Paris

Goldin+Senneby

This exhibition, “The Decapitation of Money,” marked the latest installment of a project titled “Looking for Headless,” initiated three years ago by the Swedish artists Simon Goldin and Jakob Senneby. Actually, it comprised the epilogue, though one should not thereby assume that “Looking for Headless”—an investigation of the offshore corporation Headless Ltd and its possible cloak-and-dagger correspondence with Georges Bataille’s secret society Acéphale (from a-cephalus, or “headless”), told in part through a novel (in addition to a blog, lectures, interviews, and even rumor)—is complete. For, as the novel’s narrator, John Barlow, asks in a chapter printed in a booklet accompanying an earlier exhibition, “to close what is unopenable . . . is that not a contradiction?” What is unopenable for Barlow is the fiercely guarded world of offshore banking. Similarly hermetic, however, are certain fictions that cannot be exposed to reality because they have already absorbed it. “Looking for Headless” is one of these fictions; modern money, as the economist Angus Cameron argues in an audio work in this exhibition, is another.

“The Decapitation of Money” is both an exhibition and the accompanying publication, in which Barlow again appears. It is penned, like the novel Looking for Headless, by K.D., a former Headless employee. Cameron also features in the pamphlet; he is one of several individuals who figure prominently in the “Headless” project, himself serving for a period as a spokesperson for the artists, who throughout the course of the project have systematically withdrawn from personally appearing in the art world. A recording of a lecture delivered by the economist here played in a dusky back room.
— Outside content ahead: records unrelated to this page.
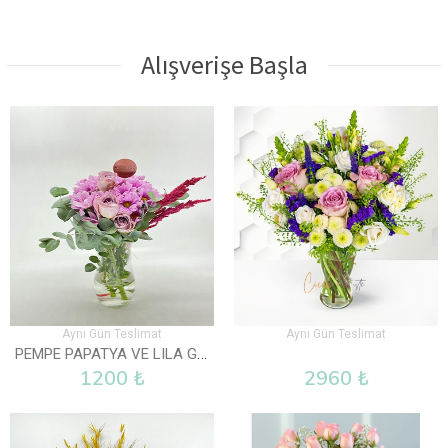
Alışverişe Başla
Aynı Gün Teslimat
Aynı Gün Teslimat
PEMPE PAPATYA VE LILA GÜL VAZOLU
1200 ₺
2960 ₺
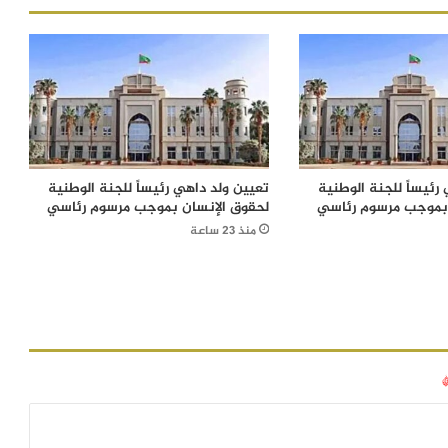
رئيساً للجنة الوطنية
تعيين ولد داهي رئيساً للجنة الوطنية
 بموجب مرسوم رئاسي
لحقوق الإنسان بموجب مرسوم رئاسي
منذ 23 ساعة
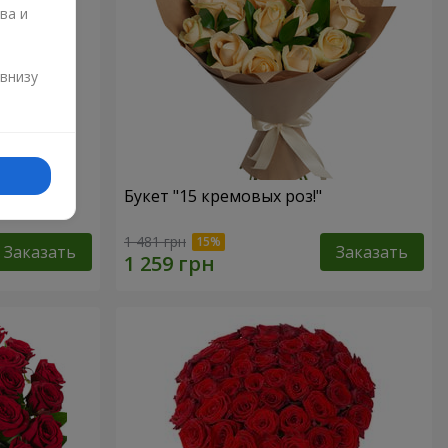
ва и
и
 внизу
Букет "15 кремовых роз!"
1 481 грн
Заказать
Заказать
It is twenty-five minutes long, but I could have easily sat through two hours as Cameron energetically limned Bataille’s notion of the accursed share in relation to the inception of offshore banking in the Eurodollar trade (a “headless” economy—that is, an antisovereign, virtual, global market of US dollars exchanged outside US jurisdiction).

Accordingly, most of “Looking for Headless” has occurred (way) off-site—in exhibitions, expeditions, and events both real and imaginary in Gibraltar; Nassau, Bahamas; Bergamo, Italy; Leicester, UK; and, in the case of Cameron’s lecture, in France’s Marly Forest, where Acéphale purportedly convened some seventy years ago. What have appeared in exhibition spaces, from gamec in Bergamo, to Index in Stockholm to Nottingham Contemporary in the UK, are meticulously inoffensive interiors such as one finds in conference rooms or on public television interview sets. At the Kadist, chairs and a reception desk were arranged before a photo backdrop depicting the lobby of the BCEN (Commercial Bank of Northern Europe), in which the same furniture appears before a tapestry teeming with Bataillesque imagery. It seems too good to be true, but this is of little matter: It is the nature of “Looking for Headless” to assimilate anything and anyone it touches into fiction. And it is into this excess of intrigues and narratives, this accursed share, that Goldin+Senneby (not unlike Headless Ltd) have withdrawn. The project’s diabolical momentum parallels the offshore market constituting its impenetrable core (as well as that other market based on imaginary value, art). Composed of placeless entities, trading in spectral values and private terms, the work’s headlessness creates a situation in which one can—terrifically, terrifyingly—lose one’s own head.